** THE RECORDS follows **

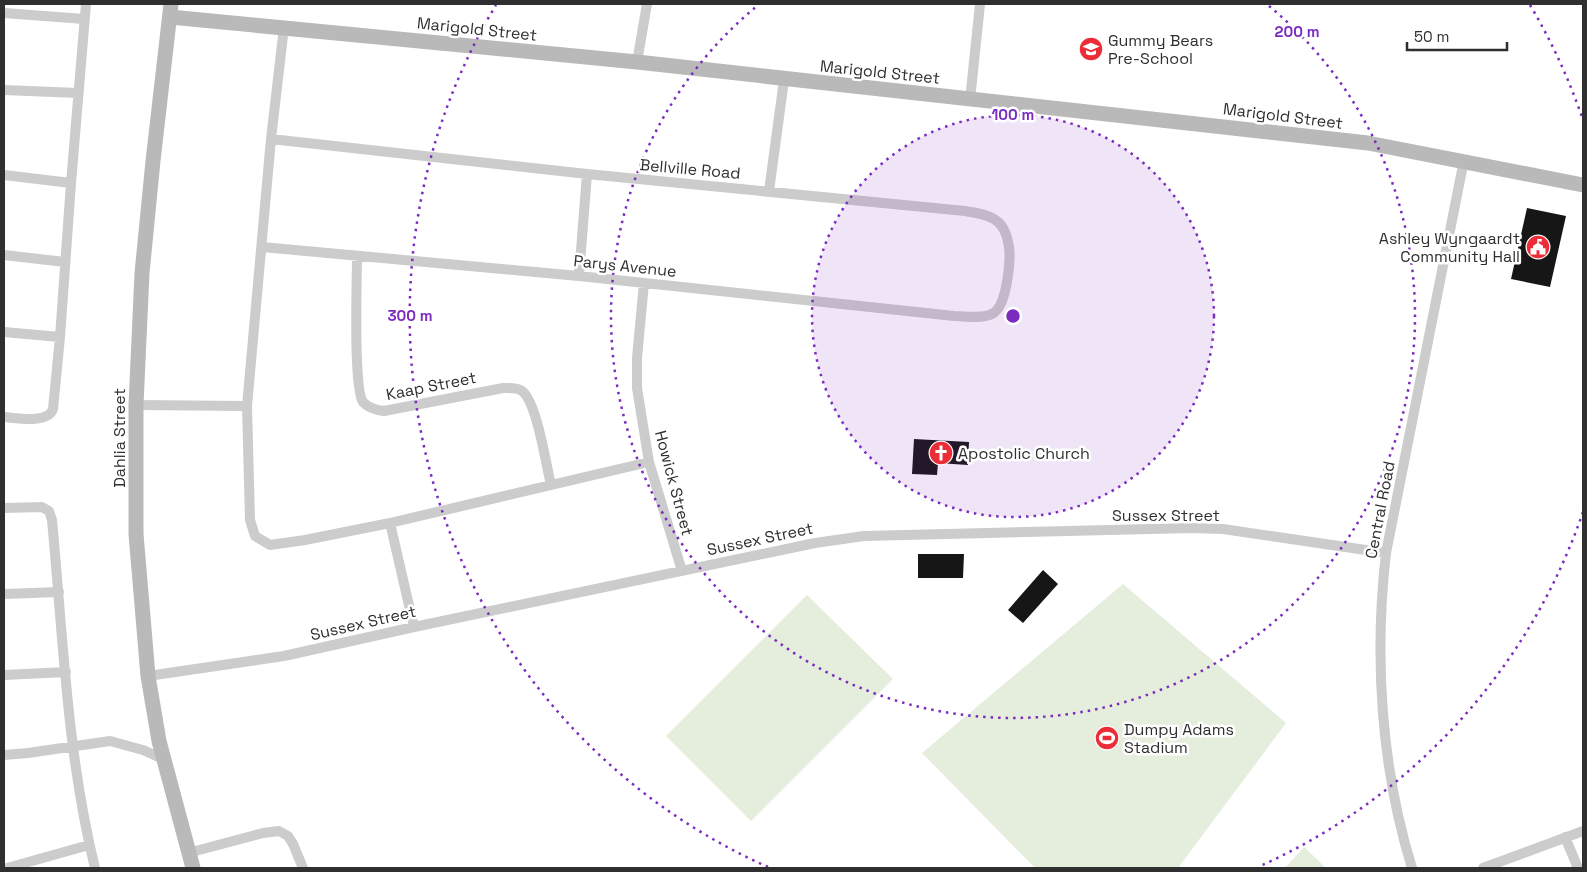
<svg xmlns="http://www.w3.org/2000/svg" width="1587" height="872" font-family="'Space Grotesk',sans-serif">
  <style>
    .green { fill: #e5eddd }
    .building { fill: #161616 }
    .lines { fill: none; stroke-linecap: round; stroke-linejoin: round }
    .street { stroke: #ccc; stroke-width: 10 }
    .secondary { stroke: #b9b9b9; stroke-width: 15 }
    .ring { fill: none; stroke: #7b2cbf; stroke-width: 2.5; stroke-dasharray: 2.5 5 }
    .labels { text-anchor: middle; dominant-baseline: central; stroke-width: 5; stroke-linejoin: round; paint-order: stroke }
    .street-label { font-size: 16px; fill: #2f2f2f; stroke: #fff }
    .poi-label { font-size: 16px; fill: #2f2f2f; stroke: #fff; text-anchor: start }
    .centre { fill: #7b2cbf; stroke: #fff; stroke-width: 2.5 }
    .ring-label { font-size: 15px; text-anchor: middle; font-weight: bold; fill: #7b2cbf; stroke: #fff; stroke-width: 5; stroke-linejoin: round; paint-order: stroke }
  </style>
  <rect width="100%" height="100%" fill="#fff"/>
  <path class="green" d="M1123,584L1286,723L1178,868H1035L922,753Z
    M807,595L893,679L751,821L666,736Z
    M1304,847L1324,866L1322,868H1285Z"/>
  <path class="building" d="M1527,208L1566,216L1550,287L1511,279Z
    M914,439L969,442L968,465L938,463L937,475L912,474Z
    M918,554H964L963,578H918Z
    M1043,570L1058,584L1023,623L1008,610Z"/>
  <g class="lines">
    <path class="street" d="M4,13L84,19
      M284,27L271,139L247,406L250,520L255,536L270,545L305,540L390,523L649,462
      M637,62L647,4
      M4,90L78,93
      M970,100L980,4
      M4,175L71,183
      M769,191L784,80
      M262,247L579,276L954,316C965,316 986,320 995,312C1007,302 1012,256 1008,242C1007,235 1003,226 998,222C990,214 975,213 965,211L587,174L271,139
      M4,255L65,262
      M357,256C357,280 353,387 363,402C368,408 376,410 384,411L503,388C509,388 517,387 522,391C537,402 546,465 551,485
      M579,276L587,174
      M644,283L637,358V388L649,462L682,571
      M4,332L60,337
      M136,405L247,406
      M4,417C17,418 48,424 53,409L60,337L71,183L86,4
      M4,508L42,507L49,511L52,520C63,636 67,755 95,868
      M390,523L414,627
      M4,594L59,592
      M4,675L66,672
      M148,676L284,656L414,627L815,543L864,536L1191,528L1223,529L1386,553
      M4,755L28,753L110,741L143,750L163,759
      M1565,837L1578,868
      M188,853L263,833L279,831L288,836L293,844L303,868
      M7,868L89,845
      M1412,868C1381,768 1374,657 1386,553L1464,160
      M1483,868L1583,831"/>
    <path class="secondary" d="M171,4L153,161L142,273L136,405V534L148,676L159,741L193,868
      M170,17L637,62L1368,143L1583,185"/>
  </g>
  <circle cx="1013" cy="316" r="201" fill="#7b2cbf" fill-opacity=".12"/>
  <g class="ring">
    <circle cx="1013" cy="316" r="201"/>
    <path d="M1269 6A402 402 0 1 1 757 6"/>
    <path d="M1583 512A603 603 0 0 1 1258 867M768 867A603 603 0 0 1 496 5M1530 5A603 603 0 0 1 1583 120"/>
  </g>
  <defs>
    <g id="school-disc" transform="scale(1.25)"><circle r="9.5" fill="#ec2c36" stroke="#fff"/><path d="M0-5L7-2L0 1L-7-2ZM-4 1L0 2.5L4 1V4Q0 6-4 4Z" fill="#fff"/></g>
    <g id="civic-disc" transform="scale(1.25)"><circle r="9.5" fill="#ec2c36" stroke="#fff"/><path d="M-.6-6.5H3V-4.5H.6V-3L4-1V1h2V6H-6V1h2V-1L-.6-3ZM-1.2 2.5V6h2.4V2.5Z" fill="#fff"/></g>
    <g id="church-disc" transform="scale(1.25)"><circle r="9.5" fill="#ec2c36" stroke="#fff"/><path d="M-1.2-6h2.4v3.5h3.3v2.4h-3.3V6h-2.4V-.1h-3.3v-2.4h3.3Z" fill="#fff"/></g>
    <g id="stadium-disc" transform="scale(1.25)"><circle r="9.5" fill="#ec2c36" stroke="#fff"/><path d="M0-5a6.5 5 0 1 0 0 10a6.5 5 0 1 0 0-10ZM-3.5-1.8h7v3.6h-7Z" fill="#fff"/></g>
  </defs>
  <g fill-rule="evenodd">
    <use href="#school-disc" x="1091" y="49"/>
    <use href="#civic-disc" x="1538" y="247"/>
    <use href="#church-disc" x="941" y="453"/>
    <use href="#stadium-disc" x="1107" y="738"/>
  </g>
  <g class="labels">
    <g class="street-label">
      <text transform="translate(477 29) rotate(6)">Marigold Street</text>
      <text transform="translate(880 72) rotate(6)">Marigold Street</text>
      <text transform="translate(1283 116) rotate(7)">Marigold Street</text>
      <text transform="translate(690 169) rotate(5)">Bellville Road</text>
      <text transform="translate(625 266) rotate(6)">Parys Avenue</text>
      <text transform="translate(431 386) rotate(-11)">Kaap Street</text>
      <text transform="translate(119 438) rotate(-90)">Dahlia Street</text>
      <text transform="translate(674 483) rotate(75)">Howick Street</text>
      <text transform="translate(1380 510) rotate(-79)">Central Road</text>
      <text x="1166" y="515">Sussex Street</text>
      <text transform="translate(760 539) rotate(-12)">Sussex Street</text>
      <text transform="translate(363 623) rotate(-13)">Sussex Street</text>
    </g>
    <g class="poi-label">
      <text x="1108" y="40">Gummy Bears<tspan x="1108" dy="18">Pre-School</tspan></text>
      <text x="1520" y="238" text-anchor="end">Ashley Wyngaardt<tspan x="1520" dy="18">Community Hall</tspan></text>
      <text x="958" y="453">Apostolic Church</text>
      <text x="1124" y="729">Dumpy Adams<tspan x="1124" dy="18">Stadium</tspan></text>
    </g>
  </g>
  <circle cx="1013" cy="316" r="8" class="centre"/>
  <g class="ring-label">
    <text x="1297" y="37">200 m</text>
    <text x="1013" y="120">100 m</text>
    <text x="410" y="321">300 m</text>
  </g>
  <rect width="1587" height="872" fill="none" stroke="#2f2f2f" stroke-width="10"/>
  <path d="M1407 42v8h100v-8" fill="none" stroke="#2f2f2f" stroke-width="2.5"/>
  <text x="1414" y="42" font-size="15" fill="#2f2f2f" stroke="#ffffff" stroke-width="4" paint-order="stroke">50 m</text>
</svg>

** End of THE RECORDS **

WORK INSTRUCTIONS => Set down the entries again without change. Leave the pictures out.

EXPECTED ANSWER =>
<svg xmlns="http://www.w3.org/2000/svg" width="1587" height="872" font-family="'Space Grotesk',sans-serif">
  <style>
    .green { fill: #e5eddd }
    .building { fill: #161616 }
    .lines { fill: none; stroke-linecap: round; stroke-linejoin: round }
    .street { stroke: #ccc; stroke-width: 10 }
    .secondary { stroke: #b9b9b9; stroke-width: 15 }
    .ring { fill: none; stroke: #7b2cbf; stroke-width: 2.5; stroke-dasharray: 2.5 5 }
    .labels { text-anchor: middle; dominant-baseline: central; stroke-width: 5; stroke-linejoin: round; paint-order: stroke }
    .street-label { font-size: 16px; fill: #2f2f2f; stroke: #fff }
    .poi-label { font-size: 16px; fill: #2f2f2f; stroke: #fff; text-anchor: start }
    .centre { fill: #7b2cbf; stroke: #fff; stroke-width: 2.5 }
    .ring-label { font-size: 15px; text-anchor: middle; font-weight: bold; fill: #7b2cbf; stroke: #fff; stroke-width: 5; stroke-linejoin: round; paint-order: stroke }
  </style>
  <rect width="100%" height="100%" fill="#fff"/>
  <path class="green" d="M1123,584L1286,723L1178,868H1035L922,753Z
    M807,595L893,679L751,821L666,736Z
    M1304,847L1324,866L1322,868H1285Z"/>
  <path class="building" d="M1527,208L1566,216L1550,287L1511,279Z
    M914,439L969,442L968,465L938,463L937,475L912,474Z
    M918,554H964L963,578H918Z
    M1043,570L1058,584L1023,623L1008,610Z"/>
  <g class="lines">
    <path class="street" d="M4,13L84,19
      M284,27L271,139L247,406L250,520L255,536L270,545L305,540L390,523L649,462
      M637,62L647,4
      M4,90L78,93
      M970,100L980,4
      M4,175L71,183
      M769,191L784,80
      M262,247L579,276L954,316C965,316 986,320 995,312C1007,302 1012,256 1008,242C1007,235 1003,226 998,222C990,214 975,213 965,211L587,174L271,139
      M4,255L65,262
      M357,256C357,280 353,387 363,402C368,408 376,410 384,411L503,388C509,388 517,387 522,391C537,402 546,465 551,485
      M579,276L587,174
      M644,283L637,358V388L649,462L682,571
      M4,332L60,337
      M136,405L247,406
      M4,417C17,418 48,424 53,409L60,337L71,183L86,4
      M4,508L42,507L49,511L52,520C63,636 67,755 95,868
      M390,523L414,627
      M4,594L59,592
      M4,675L66,672
      M148,676L284,656L414,627L815,543L864,536L1191,528L1223,529L1386,553
      M4,755L28,753L110,741L143,750L163,759
      M1565,837L1578,868
      M188,853L263,833L279,831L288,836L293,844L303,868
      M7,868L89,845
      M1412,868C1381,768 1374,657 1386,553L1464,160
      M1483,868L1583,831"/>
    <path class="secondary" d="M171,4L153,161L142,273L136,405V534L148,676L159,741L193,868
      M170,17L637,62L1368,143L1583,185"/>
  </g>
  <circle cx="1013" cy="316" r="201" fill="#7b2cbf" fill-opacity=".12"/>
  <g class="ring">
    <circle cx="1013" cy="316" r="201"/>
    <path d="M1269 6A402 402 0 1 1 757 6"/>
    <path d="M1583 512A603 603 0 0 1 1258 867M768 867A603 603 0 0 1 496 5M1530 5A603 603 0 0 1 1583 120"/>
  </g>
  <defs>
    <g id="school-disc" transform="scale(1.25)"><circle r="9.5" fill="#ec2c36" stroke="#fff"/><path d="M0-5L7-2L0 1L-7-2ZM-4 1L0 2.5L4 1V4Q0 6-4 4Z" fill="#fff"/></g>
    <g id="civic-disc" transform="scale(1.25)"><circle r="9.5" fill="#ec2c36" stroke="#fff"/><path d="M-.6-6.5H3V-4.5H.6V-3L4-1V1h2V6H-6V1h2V-1L-.6-3ZM-1.2 2.5V6h2.4V2.5Z" fill="#fff"/></g>
    <g id="church-disc" transform="scale(1.25)"><circle r="9.5" fill="#ec2c36" stroke="#fff"/><path d="M-1.2-6h2.4v3.5h3.3v2.4h-3.3V6h-2.4V-.1h-3.3v-2.4h3.3Z" fill="#fff"/></g>
    <g id="stadium-disc" transform="scale(1.25)"><circle r="9.5" fill="#ec2c36" stroke="#fff"/><path d="M0-5a6.5 5 0 1 0 0 10a6.5 5 0 1 0 0-10ZM-3.5-1.8h7v3.6h-7Z" fill="#fff"/></g>
  </defs>
  <g fill-rule="evenodd">
    <use href="#school-disc" x="1091" y="49"/>
    <use href="#civic-disc" x="1538" y="247"/>
    <use href="#church-disc" x="941" y="453"/>
    <use href="#stadium-disc" x="1107" y="738"/>
  </g>
  <g class="labels">
    <g class="street-label">
      <text transform="translate(477 29) rotate(6)">Marigold Street</text>
      <text transform="translate(880 72) rotate(6)">Marigold Street</text>
      <text transform="translate(1283 116) rotate(7)">Marigold Street</text>
      <text transform="translate(690 169) rotate(5)">Bellville Road</text>
      <text transform="translate(625 266) rotate(6)">Parys Avenue</text>
      <text transform="translate(431 386) rotate(-11)">Kaap Street</text>
      <text transform="translate(119 438) rotate(-90)">Dahlia Street</text>
      <text transform="translate(674 483) rotate(75)">Howick Street</text>
      <text transform="translate(1380 510) rotate(-79)">Central Road</text>
      <text x="1166" y="515">Sussex Street</text>
      <text transform="translate(760 539) rotate(-12)">Sussex Street</text>
      <text transform="translate(363 623) rotate(-13)">Sussex Street</text>
    </g>
    <g class="poi-label">
      <text x="1108" y="40">Gummy Bears<tspan x="1108" dy="18">Pre-School</tspan></text>
      <text x="1520" y="238" text-anchor="end">Ashley Wyngaardt<tspan x="1520" dy="18">Community Hall</tspan></text>
      <text x="958" y="453">Apostolic Church</text>
      <text x="1124" y="729">Dumpy Adams<tspan x="1124" dy="18">Stadium</tspan></text>
    </g>
  </g>
  <circle cx="1013" cy="316" r="8" class="centre"/>
  <g class="ring-label">
    <text x="1297" y="37">200 m</text>
    <text x="1013" y="120">100 m</text>
    <text x="410" y="321">300 m</text>
  </g>
  <rect width="1587" height="872" fill="none" stroke="#2f2f2f" stroke-width="10"/>
  <path d="M1407 42v8h100v-8" fill="none" stroke="#2f2f2f" stroke-width="2.5"/>
  <text x="1414" y="42" font-size="15" fill="#2f2f2f" stroke="#ffffff" stroke-width="4" paint-order="stroke">50 m</text>
</svg>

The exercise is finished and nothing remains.